An easy misunderstanding is to expect the tax field to know your regional rules. On this page, the tool does not suggest or enforce a rate; it only uses the number you type. That keeps you in control but also means you should confirm your rate with your own accountant or local guidance. If a client sees a tax line that does not match their expectation, you can look back at the “Tax rate (%)” field and the corresponding preview line to find and correct the mismatch.
Currency works in a similar way. The “Currency” dropdown changes the symbol that appears next to amounts in the preview, such as $, €, or £. It does not convert values between currencies; it only changes the label. If you change the currency after entering item prices, the numbers remain the same, which matters if you quote in one currency but then switch symbols by mistake. Always glance at the currency field and the symbol next to “Total” in the preview before exporting.

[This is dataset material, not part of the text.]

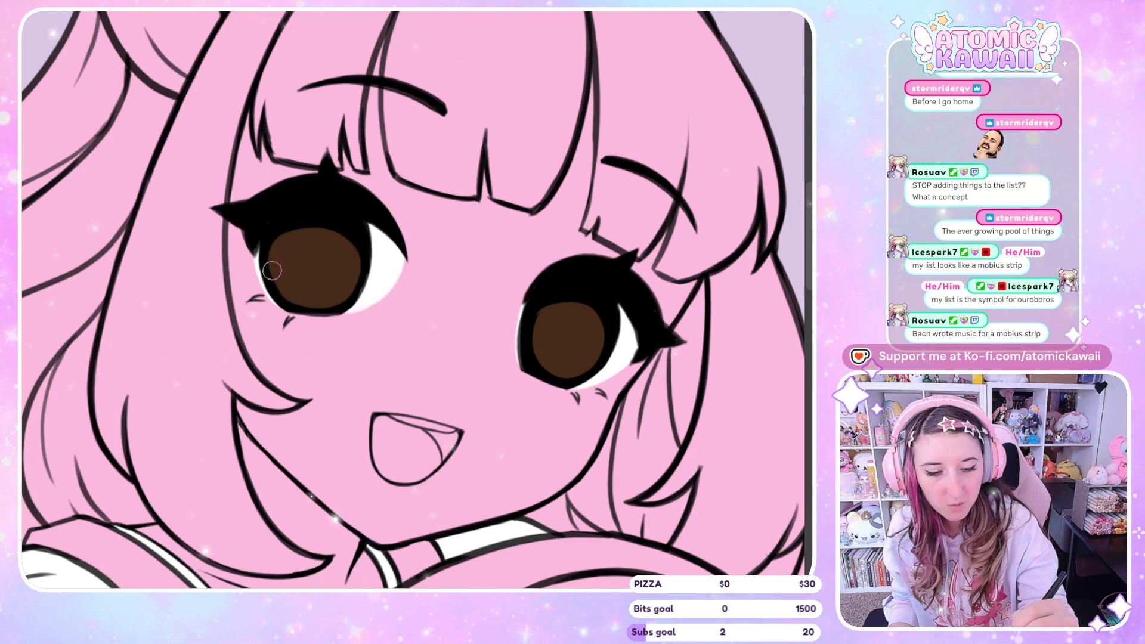
pyautogui.press('h')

The “Notes & footer” area feeds the text at the bottom of the invoice. Anything you type here appears as one or more lines under the totals, usually in a smaller font. This is the right place for bank details, short payment terms, or a simple thank-you line. Clear, short sentences work better here; for help writing those, the guides at PlainLanguage.gov give practical examples of plain payment language.
Last week, for example, I used the tool to bill a half-day training session. I entered one line item for “Workshop facilitation” with a quantity of 4 and a unit price that matched my hourly rate, and watched the “Line total” and “Subtotal” update. I set a “Tax rate (%)” of 10, added a small “Discount” for an early booking, and checked the resulting “Total” against my notes. Then I wrote “Payment due within 7 days by bank transfer” in “Notes & footer” and confirmed it looked clear at the bottom of the preview before hitting “Download PDF.”

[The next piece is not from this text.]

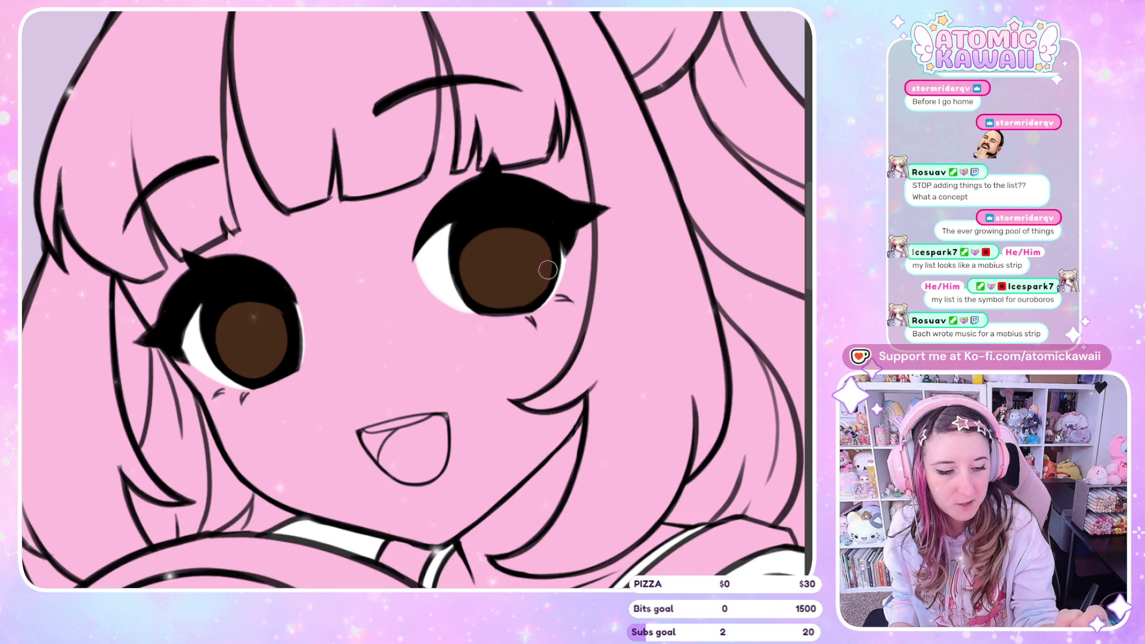
pyautogui.press('h')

If you notice spacing or line breaks that feel off, the fix is in the form fields, not in any hidden layout editor. Remove extra blank lines in addresses, avoid very long item descriptions that wrap awkwardly, or split complex work into two clearer line items. Each small change reflects instantly in the preview, which turns the page into a live proofing surface for content as well as numbers.
What this tool stays out of
The tool focuses on creating a single invoice; it does not track payment status or send reminders. You will not see any built-in client list, so returning customers still need their details typed or pasted into “Client details.” There is no currency conversion or tax rule engine attached to the fields, so all financial decisions remain yours. It also does not connect to accounting software from what you see on screen, so exporting and recording the invoice elsewhere is a separate step.
Practical tips from regular use
Keep a short list of standard item descriptions in your own notes app and paste them into “Line items & services” to keep wording consistent across invoices. Before downloading, change the zoom level in your browser so you can see the full preview on one screen; this helps you spot misaligned dates or missing notes in seconds. In the final third of your review, focus only on the “Total,” currency symbol, and “Due date” row in Invoice Generator, because those three lines drive most client questions.